DATA EXCERPTS
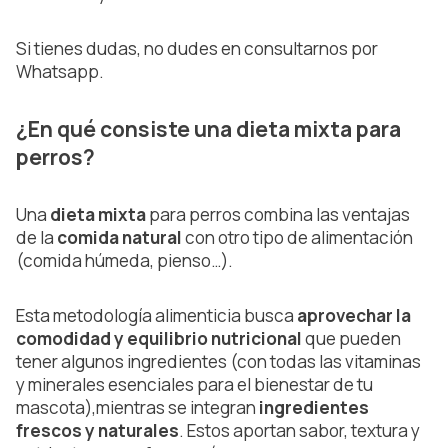
Si tienes dudas, no dudes en consultarnos por
Whatsapp.
¿En qué consiste una dieta mixta para
perros?
Una
dieta mixta
para perros combina las ventajas
de la
comida natural
con otro tipo de alimentación
(comida húmeda, pienso…).
Esta metodología alimenticia busca
aprovechar la
comodidad y equilibrio nutricional
que pueden
tener algunos ingredientes (con todas las vitaminas
y minerales esenciales para el bienestar de tu
mascota),mientras se integran
ingredientes
frescos y naturales
. Estos aportan sabor, textura y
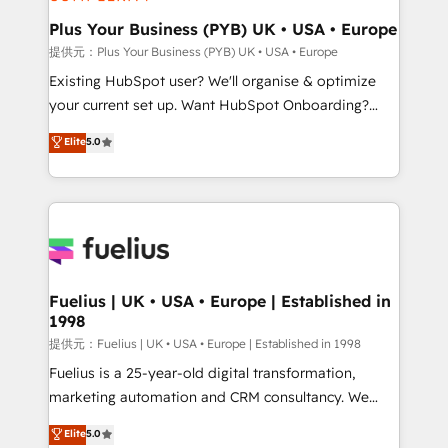
HubSpot Content Hub, WordPress development,
B2B SEO, paid media, and content. We work with
Plus Your Business (PYB) UK • USA • Europe
enterprise and growth-led companies across
提供元：Plus Your Business (PYB) UK • USA • Europe
technology, professional services, financial services
Existing HubSpot user? We'll organise & optimize
and industrial sectors. Offices in Johannesburg, Cape
your current set up. Want HubSpot Onboarding?
Town and London. 500+ HubSpot CRM
We'll customise your CRM & automate your business
Elite
5.0
implementations delivered. AI visibility coverage
processes. Welcome to our Profile! We can help
across ChatGPT, Claude, Perplexity, Gemini and
with... • CRM implementation, reports & workflows,
Google AI Overviews. HubSpot Impact Award -
and team training • CRM migration: Salesforce,
Customer First HubSpot Impact Award - Integrations
Pipedrive, Dynamics etc • Technical projects inc.
Innovation HubSpot Impact Award - Platform
Custom API integrations A little about us... • Boutique
Migration Excellence HubSpot Impact Award -
'Elite' Team (12 super skilled members) • 150+ Clients
Platform Excellence 35+ full-time HubSpot
for Sales Hub, Marketing Hub, Service Hub, Data
Fuelius | UK • USA • Europe | Established in
professionals.
1998
Hub and Website (CMS) • ISO/IEC 27001:2022, ISO
9001:2015 and now... ISO 42001: 2023 certified •
提供元：Fuelius | UK • USA • Europe | Established in 1998
Exclusive AI 'GuardHub' governance framework,
Fuelius is a 25-year-old digital transformation,
based on ISO 42001 - helping you 'organise
marketing automation and CRM consultancy. We
complexity' 𝗥𝗲𝗮𝗱𝘆 𝗳𝗼𝗿 𝘁𝗵𝗲 𝗻𝗲𝘅𝘁 𝘀𝘁𝗲𝗽? Click the
enable mid-market and enterprise clients to
Elite
5.0
👈 '𝗖𝗼𝗻𝘁𝗮𝗰𝘁 𝗯𝘂𝘀𝗶𝗻𝗲𝘀𝘀' button to get in touch
maximise their return from digital and fuel their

WHAT TO WORK ON
Copy out the entries above in full and exactly, skipping every picture.

SOLUTION
Si tienes dudas, no dudes en consultarnos por
Whatsapp.
¿En qué consiste una dieta mixta para
perros?
Una
dieta mixta
para perros combina las ventajas
de la
comida natural
con otro tipo de alimentación
(comida húmeda, pienso…).
Esta metodología alimenticia busca
aprovechar la
comodidad y equilibrio nutricional
que pueden
tener algunos ingredientes (con todas las vitaminas
y minerales esenciales para el bienestar de tu
mascota),mientras se integran
ingredientes
frescos y naturales
. Estos aportan sabor, textura y
HubSpot Content Hub, WordPress development,
B2B SEO, paid media, and content. We work with
Plus Your Business (PYB) UK • USA • Europe
enterprise and growth-led companies across
提供元：Plus Your Business (PYB) UK • USA • Europe
technology, professional services, financial services
Existing HubSpot user? We'll organise & optimize
and industrial sectors. Offices in Johannesburg, Cape
your current set up. Want HubSpot Onboarding?
Town and London. 500+ HubSpot CRM
We'll customise your CRM & automate your business
Elite
5.0
implementations delivered. AI visibility coverage
processes. Welcome to our Profile! We can help
across ChatGPT, Claude, Perplexity, Gemini and
with... • CRM implementation, reports & workflows,
Google AI Overviews. HubSpot Impact Award -
and team training • CRM migration: Salesforce,
Customer First HubSpot Impact Award - Integrations
Pipedrive, Dynamics etc • Technical projects inc.
Innovation HubSpot Impact Award - Platform
Custom API integrations A little about us... • Boutique
Migration Excellence HubSpot Impact Award -
'Elite' Team (12 super skilled members) • 150+ Clients
Platform Excellence 35+ full-time HubSpot
for Sales Hub, Marketing Hub, Service Hub, Data
Fuelius | UK • USA • Europe | Established in
professionals.
1998
Hub and Website (CMS) • ISO/IEC 27001:2022, ISO
9001:2015 and now... ISO 42001: 2023 certified •
提供元：Fuelius | UK • USA • Europe | Established in 1998
Exclusive AI 'GuardHub' governance framework,
Fuelius is a 25-year-old digital transformation,
based on ISO 42001 - helping you 'organise
marketing automation and CRM consultancy. We
complexity' 𝗥𝗲𝗮𝗱𝘆 𝗳𝗼𝗿 𝘁𝗵𝗲 𝗻𝗲𝘅𝘁 𝘀𝘁𝗲𝗽? Click the
enable mid-market and enterprise clients to
Elite
5.0
👈 '𝗖𝗼𝗻𝘁𝗮𝗰𝘁 𝗯𝘂𝘀𝗶𝗻𝗲𝘀𝘀' button to get in touch
maximise their return from digital and fuel their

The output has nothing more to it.